And cooking in a tagine pot – even if you’re not making tagine – is actually one of the healthiest ways to prepare food.
Tagine pots are perfect for cooking at low temperatures, which helps preserve nutrients that otherwise break down at high heat.
These Moroccan works of art are typically made of clay, and the colorful hand-painted tagine pots are usually only intended for serving up dishes.
Some of the more unadorned clay pots that are suitable for cooking typically require the use of a heat diffuser (a flat metal paddle) if you’re cooking on a stove.
The heat diffuser will prevent clay pots from cracking as they heat up.
This guide will show you how you can have the beauty of a vegan tagine with all the convenience, by using a tagine pot that is not only beautiful but made of cast iron.
Cast iron pots last a lifetime and are suitable for all kinds of cooking: raw and vegan included!
The secret to having your tagine pot last you for many years is to know how to season and care for it, and that’s what we’ll look at here.
We’ll also look at some suggestions for dishes that you can make in your tagine pot.
There are many other delicious options that you can create in addition to tagines.
How to season your tagine pot
It’s essential to season – or cure – your tagine pot, in order to strengthen the material. Here’s how to do it.
1. Let your tagine pot heat up slowly
First, you want to leave your tagine pot on the stove for about 5 minutes on a medium to low heat. Preheating your tagine pot will help ensure that the first foods you use don’t stick to the bottom.
2. Use a bit extra oil for the first few dishes you prepare
You’ll want to use a bit extra olive oil or coconut oil when first using your pot. The excess oil will soak gradually into the tagine pot and help to strengthen the seal.
3. Use dishes that cover the whole base of the pot
Finally, make sure that the first few dishes that you prepare will cover the whole surface of the pot.
Excellent dishes to start with are sautéed veggies. Be sure to stir your veggies from time to time, particularly if you are cooking them with the lid on.
Why tagine pots are also great for raw food dishes
Because tagine pots heat your food slowly and thoroughly, they are perfect for gently heating raw soups and stews.
These are great for colder climates or in the middle of winter when you’re looking for a dish to warm you from the inside.
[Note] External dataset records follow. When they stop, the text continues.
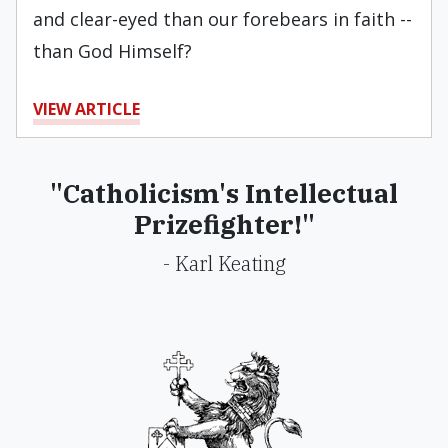
and clear-eyed than our forebears in faith --
than God Himself?
VIEW ARTICLE
"Catholicism's Intellectual
Prizefighter!"
- Karl Keating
Heating with the lid on ensures that the moisture of the food stays inside the dish, and the result is food with lots of flavor.
A word on heat diffusers
A heat diffuser is round and fits over the ring on your stove. It helps prevent pots and pans from overheating.
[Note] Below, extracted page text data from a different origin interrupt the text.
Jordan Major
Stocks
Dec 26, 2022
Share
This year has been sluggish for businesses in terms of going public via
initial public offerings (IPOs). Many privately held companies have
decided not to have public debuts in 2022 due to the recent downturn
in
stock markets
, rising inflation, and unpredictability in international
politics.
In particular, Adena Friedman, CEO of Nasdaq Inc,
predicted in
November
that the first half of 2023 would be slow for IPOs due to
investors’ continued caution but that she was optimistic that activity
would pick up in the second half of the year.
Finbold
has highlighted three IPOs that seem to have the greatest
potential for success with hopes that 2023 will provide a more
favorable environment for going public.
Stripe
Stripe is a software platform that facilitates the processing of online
If you need a heat diffuser, you can find a review of various brands here. Some are best with gas stoves, others with electric.
Note: Heat diffusers generally cannot be used on ceramic or glass cooktops.
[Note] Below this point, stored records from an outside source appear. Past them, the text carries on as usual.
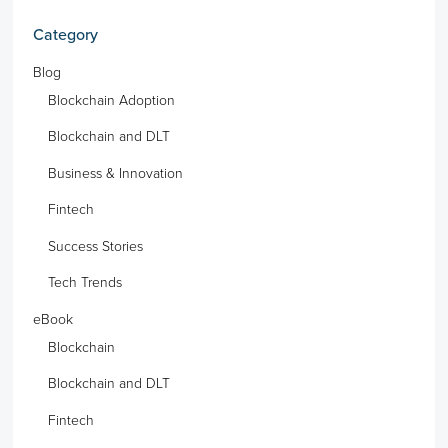
Category
Blog
Blockchain Adoption
Blockchain and DLT
Business & Innovation
Fintech
Success Stories
Tech Trends
eBook
Blockchain
Blockchain and DLT
Fintech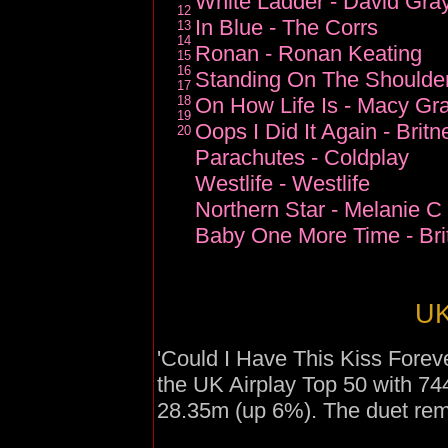
White Ladder - David Gra
12
In Blue - The Corrs
13
14
Ronan - Ronan Keating
15
16
Standing On The Shoulder
17
18
On How Life Is - Macy Gr
19
Oops I Did It Again - Brit
20
Parachutes - Coldplay
Westlife - Westlife
Northern Star - Melanie C
Baby One More Time - Bri
UK
'Could I Have This Kiss Forev
the UK Airplay Top 50 with 7
28.35m (up 6%). The duet rema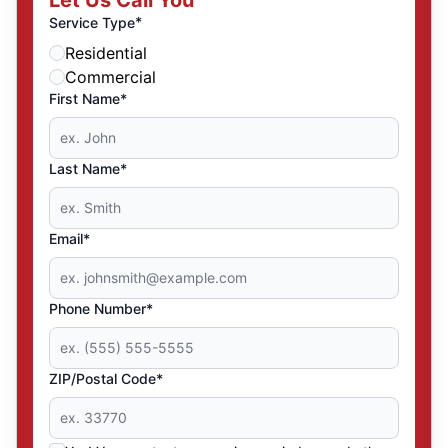
Let Us Call You
*
Service Type
Residential
Commercial
First Name*
Last Name*
Email*
Phone Number*
ZIP/Postal Code*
Tips for cooking raw vegan dishes in a Moroccan tagine
Tagine pots are very versatile. Any dish that cooks slowly over low heat is suitable to make in a tagine pot.
And if you are making raw vegan entrees, you don’t even have to cook them at all! You can just warm them gently.
Be sure to stir from time to time so that the food doesn’t stick to the bottom of the pot.
Raw vegan dishes that work well in a tagine pot
- Raw ‘rice’ dishes with cauliflower, broccoli, sprouted buckwheat, or sprouted quinoa
- Soups and stews
- Fruit crumbles
- Pasta dishes with spiralized zucchini or other veggies
Suggested ingredients for a raw vegan tagine
If you want to make a raw vegan tagine, you can easily do so: choose one of the ‘rice’ options mentioned above (cauliflower, broccoli, or sprouted buckwheat or sprouted quinoa).
Then make your favorite tomato sauce recipe, and add any or all of these:
- Preserved lemons
- Raw olives
- Pomegranate seeds
- Chopped raw sweet peppers
- Fermented or raw cabbage
- Sprouted lentils
- Diced dried apricots or prunes
Enjoy experimenting with your tagine pot!